By Barbara M. Bannon Special to The Tribune | First Published Oct 19 2016 04:03PM
The essence of theater is collaboration. We've all heard that before, but occasionally a production exemplifies it so perfectly that you want to bottle it for drama students. Peggy Battin wrote a story; Anne Cullimore Decker read it, was impressed and gave it to local playwright Julie Jensen; Jensen wrote a play and enlisted "Mockingbird" collaborator Tracy Callahan to direct it. The result, "Winter," is making its world premiere at Salt Lake Acting Company in a production that promises to be one of the best of the season.
The subject couldn't be timelier. Annis, Decker's character, is having a crisis; she might ironically call it "a matter of life and death" because she loves to play with language. Strings of connected words fall from her tongue. When husband Robeck (Bob Nelson) says she is "obsessing," she counters with "compressing, distressing, regressing," and the name Calhoun elicits "balloon, baboon, buffoon, lampoon, raccoon." But lately "I'm losing it. And it frightens me," she tells Robeck. "Big chunks of my mind fall away."
Years earlier, Annis and Robeck made a pact: When the right time came, they would exit life together. The challenge comes in determining when that time is. Although retired, Robeck is still actively doing research, trying to verify "the generous gene" in mice. "We're at different stages of our lives," he tells Annis. "I want to finish my work." But Annis' lapses are becoming more frequent, and she has decided, "I'm going out before I lose my dignity."
Their two sons have conflicting opinions about the situation. Roddy (S.A. Rogers) wants to move their parents into a retirement community right away; Evan (Justin Bruse) thinks they should wait and see what happens. "Your idea of helping is to run things," he tells Roddy. "If you move them, you'll destroy the only order they've ever known."

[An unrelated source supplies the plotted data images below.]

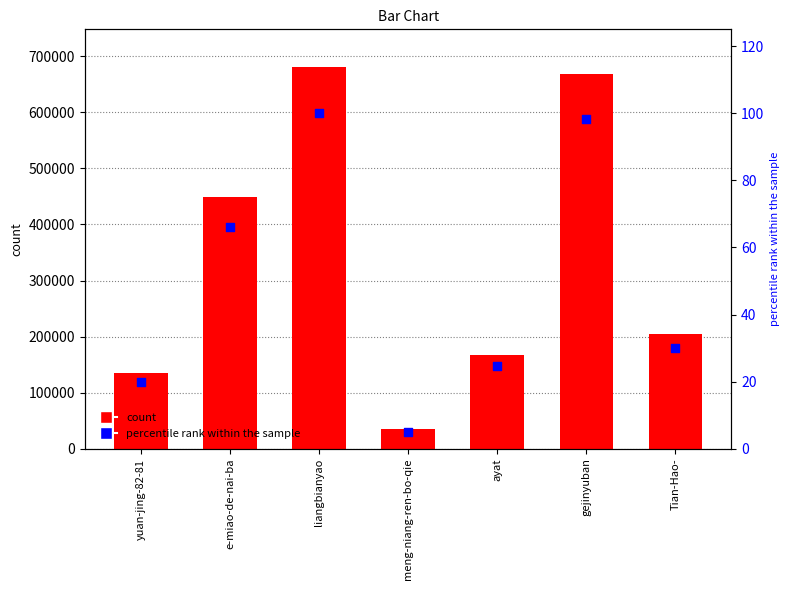

Which series contains the highest Y value?

col_1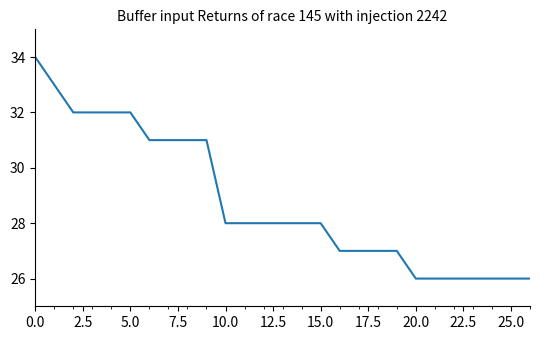

What is the difference between the maximum and minimum values?

8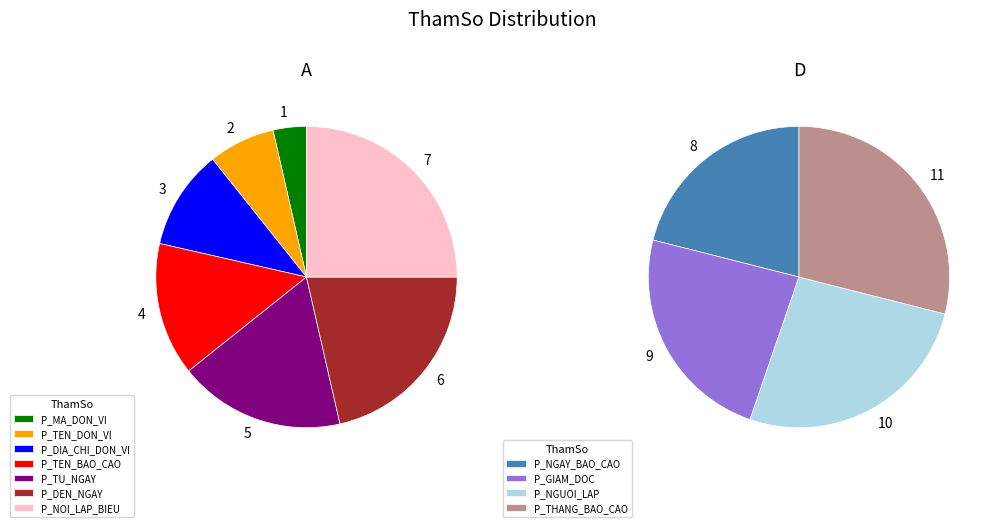

To the nearest percent, what portion does P_TU_NGAY represent?

8%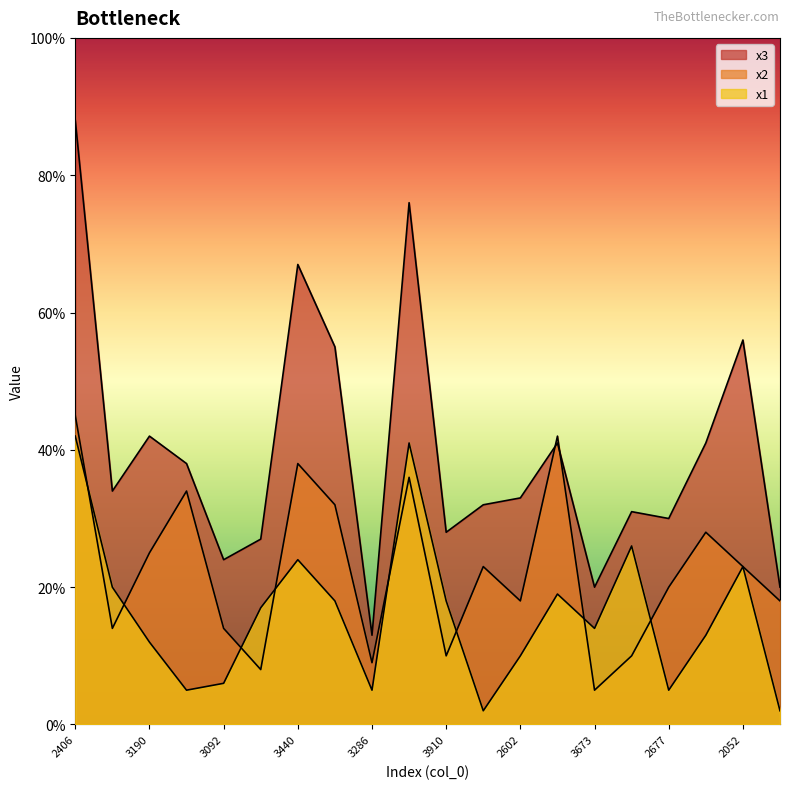

Count the number of data series in this chart.

3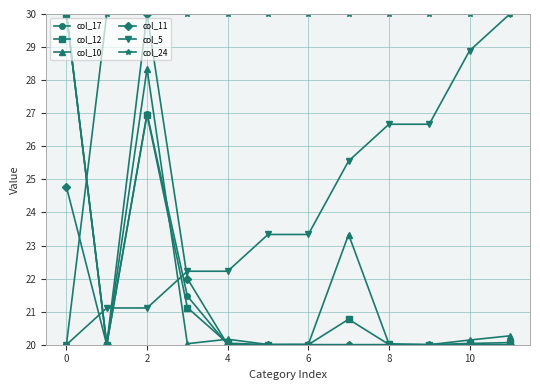

At how many categories does at least one series exceed 26?

12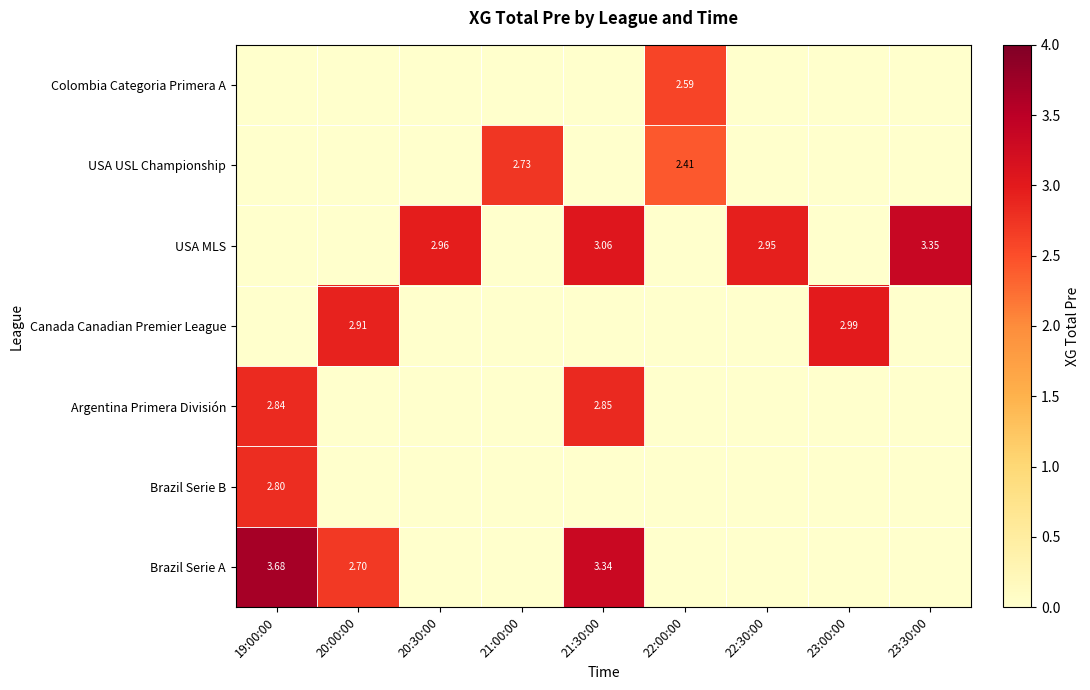

Is it true that Colombia Categoria Primera A equals 0.0 at 20:30:00?

True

Granddaughter LD (Andrea Peterson) is devoted to her grandmother, who largely raised her, but struggles with her own issues of loss, caused by her mother, Leah's, suicide years before. "She had no right to leave me," she tells Annis. "When she died, I understood death as the other half of a breath," Annis reflects.
Jensen's writing is as economical and tight as a drum, and Callahan's focused direction unerringly keys off its momentum. They've created a visceral way to put us into Annis' head when she has spells. The lights flicker and dim, discordant music intrudes, soft snow falls, the walls of the set peel away, and the surrounding birch trees invade. We literally feel what Annis is experiencing.
Decker couldn't be better at capturing Annis' constant mood swings: her bewilderment and absent expression during her spells, her clever method of masking them, her astute way of tuning in, then playing off others, and her unwavering determination to choose what's right for her. As Robeck, Nelson's preoccupied, detached air is balanced by genuine love and concern for his wife; he simply can't cope with what's happening. Rogers and Bruse are able and active adversaries as their sons; Rogers' type A, take-charge attitude is fated to clash with Bruse's laid-back, low-key approach. Peterson's LD juggles flower-child flakiness with support and understanding for her grandmother.
Dennis Hassan's detailed, academic-looking living room set is appropriately cluttered, reflecting the distraction and disorganization in its owners' lives. James Craig's muted lighting, Nancy Hills' relaxed contemporary costumes, and the mix of classical and discordant music in Cynthia Kehr Rees' sound design combine fluidly in setting the scene.
As the population age and enter the winter of their lives, end-of-life questions become more relevant and controversial. Should people be able to control when and how they die? What are the ethical and religious implications? "Winter" offers no easy answers, but its audience will leave the theater challenged by the choices.